1.根から地上部への時間情報は何が伝えているの?

体内時計は日の長さ、温度、栄養などを利用して周囲の環境を測っています。しかし土の中には光は届きませんし、温度もほとんど変化しません。私たちはすでに、いくつかの陽イオンが根から周期的に植物体内に取り込まれていることを見つけています。なかでも、植物の3大栄養素の1つであるカリウムに着目して実験をしたところ、カリウムが多すぎたり少なすぎたりすると、体内時計のリズムが不安定になることがわかりました。私たちは、カリウムの取り込みリズムが根から地上部へと時間情報を伝える良い候補だと考え、そのことを証明しようと研究しています。

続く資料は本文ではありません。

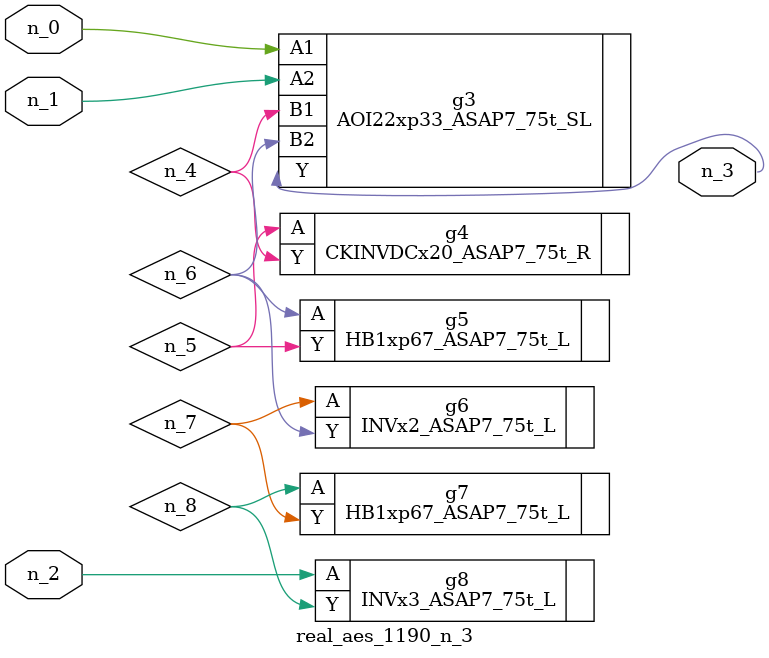
<source format=v>
module real_aes_1190_n_3 (n_0, n_2, n_1, n_3);
input n_0;
input n_2;
input n_1;
output n_3;
wire n_4;
wire n_5;
wire n_7;
wire n_8;
wire n_6;
AOI22xp33_ASAP7_75t_SL g3 ( .A1(n_0), .A2(n_1), .B1(n_4), .B2(n_6), .Y(n_3) );
INVx3_ASAP7_75t_L g8 ( .A(n_2), .Y(n_8) );
CKINVDCx20_ASAP7_75t_R g4 ( .A(n_5), .Y(n_4) );
HB1xp67_ASAP7_75t_L g5 ( .A(n_6), .Y(n_5) );
INVx2_ASAP7_75t_L g6 ( .A(n_7), .Y(n_6) );
HB1xp67_ASAP7_75t_L g7 ( .A(n_8), .Y(n_7) );
endmodule
</source>
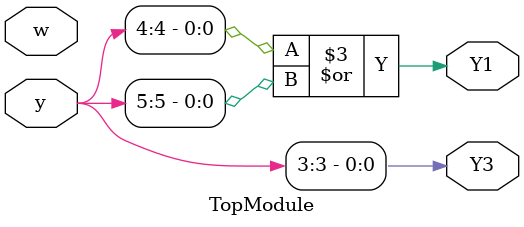
<source format=sv>
module TopModule(
    input logic [5:0] y,
    input logic w,
    output logic Y1,
    output logic Y3
);

    logic Y2, Y4;

    // Combinational logic to determine Y2 and Y4 based on the current state and input w
    always @(*) begin
        case ({y[5], y[4], y[3], y[2], y[1], y[0], w})
            8'b00000100: Y4 = 0;
            8'b00000110: Y4 = 0;
            8'b00001000: Y4 = 0;
            8'b00001010: Y4 = 0;
            8'b00010000: Y4 = 1;
            8'b00010010: Y4 = 0;
            8'b00001100: Y4 = 1;
            8'b00001111: Y4 = 0;
            8'b01000001: Y4 = 0;
            8'b01000010: Y4 = 1;
            8'b10000000: Y4 = 1;
            8'b10000010: Y4 = 0;
            default: Y4 = 0;
        endcase
    end

    // Logic for Y1 and Y3 based on the current state
    always @(*) begin
        Y1 = y[4] | y[5]; // States E and F have Y1 = 1
        Y3 = y[3];        // State D has Y3 = 1
    end

endmodule
</source>
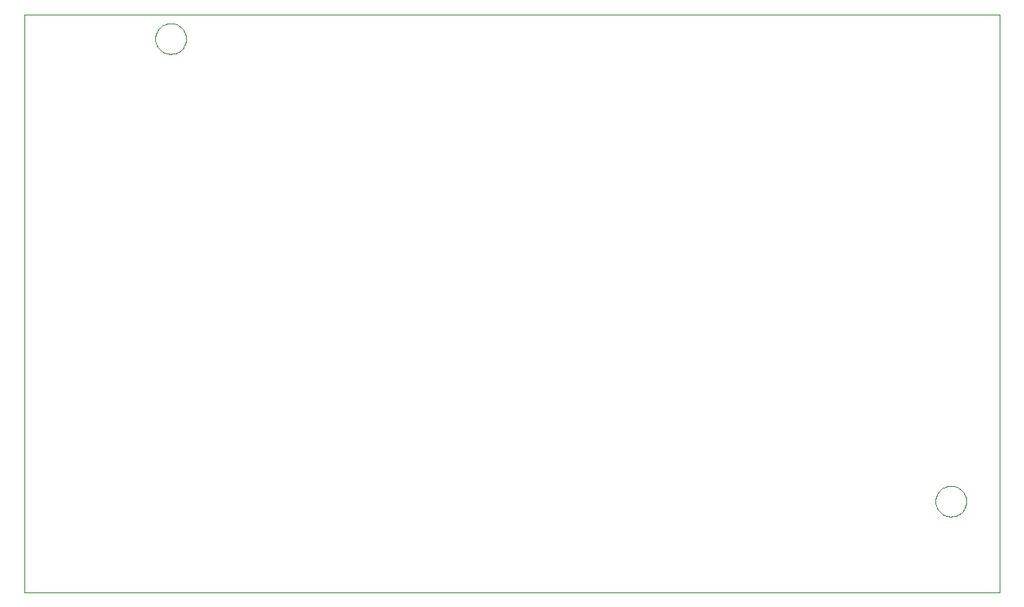
<source format=gbp>
G75*
%MOIN*%
%OFA0B0*%
%FSLAX24Y24*%
%IPPOS*%
%LPD*%
%AMOC8*
5,1,8,0,0,1.08239X$1,22.5*
%
%ADD10C,0.0000*%
D10*
X006933Y007050D02*
X046928Y007050D01*
X046928Y030796D01*
X006933Y030796D01*
X006933Y007050D01*
X012303Y029800D02*
X012305Y029850D01*
X012311Y029900D01*
X012321Y029949D01*
X012335Y029997D01*
X012352Y030044D01*
X012373Y030089D01*
X012398Y030133D01*
X012426Y030174D01*
X012458Y030213D01*
X012492Y030250D01*
X012529Y030284D01*
X012569Y030314D01*
X012611Y030341D01*
X012655Y030365D01*
X012701Y030386D01*
X012748Y030402D01*
X012796Y030415D01*
X012846Y030424D01*
X012895Y030429D01*
X012946Y030430D01*
X012996Y030427D01*
X013045Y030420D01*
X013094Y030409D01*
X013142Y030394D01*
X013188Y030376D01*
X013233Y030354D01*
X013276Y030328D01*
X013317Y030299D01*
X013356Y030267D01*
X013392Y030232D01*
X013424Y030194D01*
X013454Y030154D01*
X013481Y030111D01*
X013504Y030067D01*
X013523Y030021D01*
X013539Y029973D01*
X013551Y029924D01*
X013559Y029875D01*
X013563Y029825D01*
X013563Y029775D01*
X013559Y029725D01*
X013551Y029676D01*
X013539Y029627D01*
X013523Y029579D01*
X013504Y029533D01*
X013481Y029489D01*
X013454Y029446D01*
X013424Y029406D01*
X013392Y029368D01*
X013356Y029333D01*
X013317Y029301D01*
X013276Y029272D01*
X013233Y029246D01*
X013188Y029224D01*
X013142Y029206D01*
X013094Y029191D01*
X013045Y029180D01*
X012996Y029173D01*
X012946Y029170D01*
X012895Y029171D01*
X012846Y029176D01*
X012796Y029185D01*
X012748Y029198D01*
X012701Y029214D01*
X012655Y029235D01*
X012611Y029259D01*
X012569Y029286D01*
X012529Y029316D01*
X012492Y029350D01*
X012458Y029387D01*
X012426Y029426D01*
X012398Y029467D01*
X012373Y029511D01*
X012352Y029556D01*
X012335Y029603D01*
X012321Y029651D01*
X012311Y029700D01*
X012305Y029750D01*
X012303Y029800D01*
X044303Y010800D02*
X044305Y010850D01*
X044311Y010900D01*
X044321Y010949D01*
X044335Y010997D01*
X044352Y011044D01*
X044373Y011089D01*
X044398Y011133D01*
X044426Y011174D01*
X044458Y011213D01*
X044492Y011250D01*
X044529Y011284D01*
X044569Y011314D01*
X044611Y011341D01*
X044655Y011365D01*
X044701Y011386D01*
X044748Y011402D01*
X044796Y011415D01*
X044846Y011424D01*
X044895Y011429D01*
X044946Y011430D01*
X044996Y011427D01*
X045045Y011420D01*
X045094Y011409D01*
X045142Y011394D01*
X045188Y011376D01*
X045233Y011354D01*
X045276Y011328D01*
X045317Y011299D01*
X045356Y011267D01*
X045392Y011232D01*
X045424Y011194D01*
X045454Y011154D01*
X045481Y011111D01*
X045504Y011067D01*
X045523Y011021D01*
X045539Y010973D01*
X045551Y010924D01*
X045559Y010875D01*
X045563Y010825D01*
X045563Y010775D01*
X045559Y010725D01*
X045551Y010676D01*
X045539Y010627D01*
X045523Y010579D01*
X045504Y010533D01*
X045481Y010489D01*
X045454Y010446D01*
X045424Y010406D01*
X045392Y010368D01*
X045356Y010333D01*
X045317Y010301D01*
X045276Y010272D01*
X045233Y010246D01*
X045188Y010224D01*
X045142Y010206D01*
X045094Y010191D01*
X045045Y010180D01*
X044996Y010173D01*
X044946Y010170D01*
X044895Y010171D01*
X044846Y010176D01*
X044796Y010185D01*
X044748Y010198D01*
X044701Y010214D01*
X044655Y010235D01*
X044611Y010259D01*
X044569Y010286D01*
X044529Y010316D01*
X044492Y010350D01*
X044458Y010387D01*
X044426Y010426D01*
X044398Y010467D01*
X044373Y010511D01*
X044352Y010556D01*
X044335Y010603D01*
X044321Y010651D01*
X044311Y010700D01*
X044305Y010750D01*
X044303Y010800D01*
M02*

</source>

2.地上部から根への時間情報は何が伝えているの?(1の逆)

こちらについては実はヒントなる実験がすでに行われており、どうやら糖がその有力な候補であることが示されています。そこで私たちは糖がどのように根へと時間情報を伝えているのかに絞って研究すると共に、地上部へと輸送されているカリウムと糖の関わりについて調べています。

3.器官間での時間情報のやりとり

この2つの話を組み合わせて考えることで、どうやら植物は地上部と根の間で「栄養素」を使って時間情報をやりとりしている(らしい)と私たちは予想しています。たしかに、根から取り込んだカリウムを地上部へと運ぶついで、光合成でできた糖を根へと運ぶついで、に時間情報を伝えることは合理的なような気もします。私たちは、根と地上部のリズムをそれぞれ測ることで、このことを示そうとしています。体内時計はさまざまなレベルで情報をやりとりしていますが、新たな階層でのそうした情報のやりとりの発見を目指します。